The reason for acid pickling and passivation of stainless steel tanks

During the handling, assembly, welding, welding seam inspection, and processing of the inner liner plates, equipment, and accessories of stainless steel tanks, various surface contaminants such as oil stains, scratches, rust, impurities, low-melting-point metal pollutants, paint, welding slag, and splatter are introduced. These substances affect the surface quality of stainless steel, damage its passivation film, reduce surface corrosion resistance, and make it susceptible to the corrosive media in chemical products transported later, leading to pitting, intergranular corrosion, and even stress corrosion cracking.

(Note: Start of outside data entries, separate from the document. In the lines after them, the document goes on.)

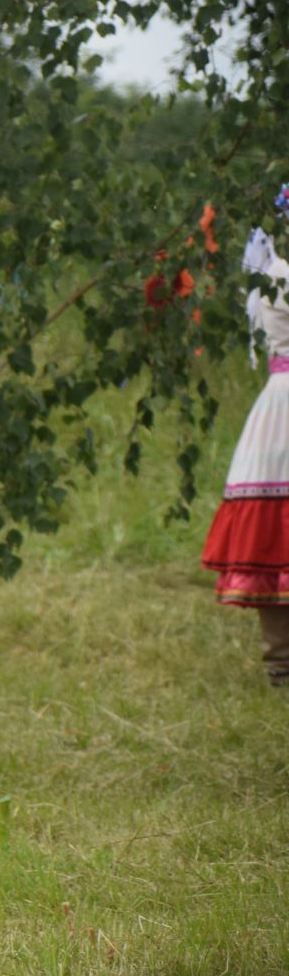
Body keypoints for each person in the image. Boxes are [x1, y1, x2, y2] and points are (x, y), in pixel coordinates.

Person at [202, 187, 289, 685]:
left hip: (276, 402)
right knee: (276, 532)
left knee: (277, 529)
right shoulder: (281, 274)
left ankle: (280, 658)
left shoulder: (269, 273)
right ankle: (281, 660)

The reason for acid pickling and passivation of stainless steel tanks

Stainless steel tanks, due to carrying a variety of chemicals, have high requirements for preventing cargo contamination. As the surface quality of domestically produced stainless steel plates is relatively poor, it is common practice to perform mechanical, chemical, or electrolytic polishing on stainless steel plates, equipment, and accessories before cleaning, pickling, and passivating to enhance the corrosion resistance of stainless steel.

The passivation film on stainless steel has dynamic characteristics and should not be considered a complete halt to corrosion but rather the formation of a diffusing protective layer. It tends to be damaged in the presence of reducing agents (such as chloride ions) and can protect and repair in the presence of oxidants (such as air).

When stainless steel is exposed to air, an oxide film forms.

However, this film's protective properties are not sufficient. Through acid pickling, an average thickness of 10μm of the stainless steel surface is corroded, and the chemical activity of the acid makes the dissolution rate at defect sites higher than other surface areas. Thus, pickling makes the entire surface tend to a uniform balance. Importantly, through pickling and passivation, iron and its oxides dissolve preferentially compared to chromium and its oxides, removing the chromium-depleted layer and enriching the surface with chromium. Under the passivating action of oxidants, a complete and stable passivation film is formed, with the potential of this chromium-rich passivation film reaching +1.0V (SCE), close to the potential of noble metals, enhancing corrosion resistance stability.